Suicide bombers won’t think twice about blowing themselves up if you convict me’ says IS survivor of 2015 Paris attack

From The Telegraph

A Jihadist who did not detonate his suicide vest during the 2015 Paris terror attack has told a court jailing him will send a message to would-be-attackers that there is no way back for them.

Salah Abdeslam, the only assailant still alive after the terror attacks that rocked Paris in November 2015 took to the stand for the first time on Wednesday.

Abdeslam, 32, reiterated his claim of being a member of the Islamic State group, but said the court was making a mistake in wanting to “make an example” of him by inflicting a potential life sentence.

He sought to distance himself from the team of assassins who were all killed in the wake of the attacks, appearing to imply that he had had a last minute change of mind.

“In the future, when someone gets in a metro or a bus with a suitcase stuffed with 50 kilogrammes of explosives, and at the last minute decides ‘I’m not doing this,’ he will know that he can’t, because otherwise he will be locked away or killed,” he said

Abdeslam has so far largely refused to answer investigators’ questions since his March 2016 arrest in Belgium, where police found him after months of searching for the men behind the massacres.

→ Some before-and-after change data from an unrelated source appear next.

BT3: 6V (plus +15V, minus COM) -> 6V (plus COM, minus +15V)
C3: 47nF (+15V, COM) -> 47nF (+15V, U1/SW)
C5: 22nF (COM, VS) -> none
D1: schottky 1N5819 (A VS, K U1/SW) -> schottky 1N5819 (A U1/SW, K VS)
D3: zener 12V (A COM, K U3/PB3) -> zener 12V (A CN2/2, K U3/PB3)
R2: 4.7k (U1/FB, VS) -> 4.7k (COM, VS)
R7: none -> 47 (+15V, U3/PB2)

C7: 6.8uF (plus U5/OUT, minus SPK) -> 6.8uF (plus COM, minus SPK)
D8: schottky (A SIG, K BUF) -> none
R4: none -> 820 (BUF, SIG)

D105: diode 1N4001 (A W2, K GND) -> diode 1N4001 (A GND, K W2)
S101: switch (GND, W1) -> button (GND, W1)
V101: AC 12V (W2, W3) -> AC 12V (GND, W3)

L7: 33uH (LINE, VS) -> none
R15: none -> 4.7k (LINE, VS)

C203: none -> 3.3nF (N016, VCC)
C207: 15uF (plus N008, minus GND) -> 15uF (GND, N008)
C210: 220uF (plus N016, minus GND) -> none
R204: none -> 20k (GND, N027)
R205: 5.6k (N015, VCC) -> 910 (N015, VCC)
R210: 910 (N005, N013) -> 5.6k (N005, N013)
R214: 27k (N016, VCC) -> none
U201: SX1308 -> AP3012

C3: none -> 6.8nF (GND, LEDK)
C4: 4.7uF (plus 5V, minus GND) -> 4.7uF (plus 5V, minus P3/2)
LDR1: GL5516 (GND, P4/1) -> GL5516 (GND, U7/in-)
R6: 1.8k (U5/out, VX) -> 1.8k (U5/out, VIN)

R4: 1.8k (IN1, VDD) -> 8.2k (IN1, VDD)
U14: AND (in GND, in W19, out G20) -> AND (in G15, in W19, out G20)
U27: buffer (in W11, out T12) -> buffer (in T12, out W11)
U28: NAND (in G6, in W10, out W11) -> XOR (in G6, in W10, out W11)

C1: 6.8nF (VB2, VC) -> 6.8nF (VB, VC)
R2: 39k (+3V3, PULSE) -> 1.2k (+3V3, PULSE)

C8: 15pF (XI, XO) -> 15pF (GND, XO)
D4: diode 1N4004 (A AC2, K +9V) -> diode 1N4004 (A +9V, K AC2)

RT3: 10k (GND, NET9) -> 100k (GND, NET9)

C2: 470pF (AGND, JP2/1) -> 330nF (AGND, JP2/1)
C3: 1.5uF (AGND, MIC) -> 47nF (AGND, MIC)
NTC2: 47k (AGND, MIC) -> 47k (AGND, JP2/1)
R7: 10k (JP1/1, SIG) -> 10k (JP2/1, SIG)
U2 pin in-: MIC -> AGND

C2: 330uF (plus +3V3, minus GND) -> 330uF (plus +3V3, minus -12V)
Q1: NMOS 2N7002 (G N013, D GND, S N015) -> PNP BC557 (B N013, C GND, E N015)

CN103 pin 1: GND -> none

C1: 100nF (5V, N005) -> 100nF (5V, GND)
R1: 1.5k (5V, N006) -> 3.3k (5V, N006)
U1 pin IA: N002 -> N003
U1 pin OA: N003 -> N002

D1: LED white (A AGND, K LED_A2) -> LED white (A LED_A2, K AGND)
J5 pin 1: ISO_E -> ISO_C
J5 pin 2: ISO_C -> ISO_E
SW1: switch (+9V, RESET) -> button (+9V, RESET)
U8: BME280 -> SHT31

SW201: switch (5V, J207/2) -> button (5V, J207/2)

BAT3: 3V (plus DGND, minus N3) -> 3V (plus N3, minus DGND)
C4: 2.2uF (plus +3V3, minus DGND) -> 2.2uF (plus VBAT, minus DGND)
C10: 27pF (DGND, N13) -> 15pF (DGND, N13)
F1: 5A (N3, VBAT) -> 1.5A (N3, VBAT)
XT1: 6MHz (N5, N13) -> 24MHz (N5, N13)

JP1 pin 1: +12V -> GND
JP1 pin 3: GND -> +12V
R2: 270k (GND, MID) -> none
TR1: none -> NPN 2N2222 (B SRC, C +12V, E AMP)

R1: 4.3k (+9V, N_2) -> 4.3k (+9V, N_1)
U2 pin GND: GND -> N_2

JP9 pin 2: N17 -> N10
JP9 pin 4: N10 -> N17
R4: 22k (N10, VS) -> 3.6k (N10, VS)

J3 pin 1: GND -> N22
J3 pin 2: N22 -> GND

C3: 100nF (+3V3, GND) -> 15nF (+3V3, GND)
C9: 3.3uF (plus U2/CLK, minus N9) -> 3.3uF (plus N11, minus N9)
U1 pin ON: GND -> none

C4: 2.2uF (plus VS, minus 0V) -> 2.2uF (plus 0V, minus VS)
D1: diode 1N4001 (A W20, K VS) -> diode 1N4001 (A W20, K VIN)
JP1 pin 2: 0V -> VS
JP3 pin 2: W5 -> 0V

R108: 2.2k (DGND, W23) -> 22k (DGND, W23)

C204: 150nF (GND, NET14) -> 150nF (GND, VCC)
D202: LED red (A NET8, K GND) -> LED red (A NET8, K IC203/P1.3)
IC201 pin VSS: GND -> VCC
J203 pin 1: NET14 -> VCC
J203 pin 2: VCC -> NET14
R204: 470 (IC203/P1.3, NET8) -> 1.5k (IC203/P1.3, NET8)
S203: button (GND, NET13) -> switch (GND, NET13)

But he has claimed he discarded his suicide vest and fled the French capital in the chaotic aftermath of the bloodshed, eluding an intense manhunt to return to Molenbeek, the Brussels district where he grew up.

He told the court on Wednesday: “I didn’t kill anyone, I didn’t hurt anyone” as he took the stand for the first time in the trial over the jihadist massacres. “I didn’t cause even a scratch,” Salah Abdeslam told the court in a sudden outburst before he was to be questioned over the worst peacetime atrocity carried out on French soil, which saw 130 people killed.

Abdeslam has been unrepentant so far in court.

In one of a series of outbursts, he said that France “knew the risks” of attacking jihadist targets in Syria as part of a coalition fighting the Islamic State group.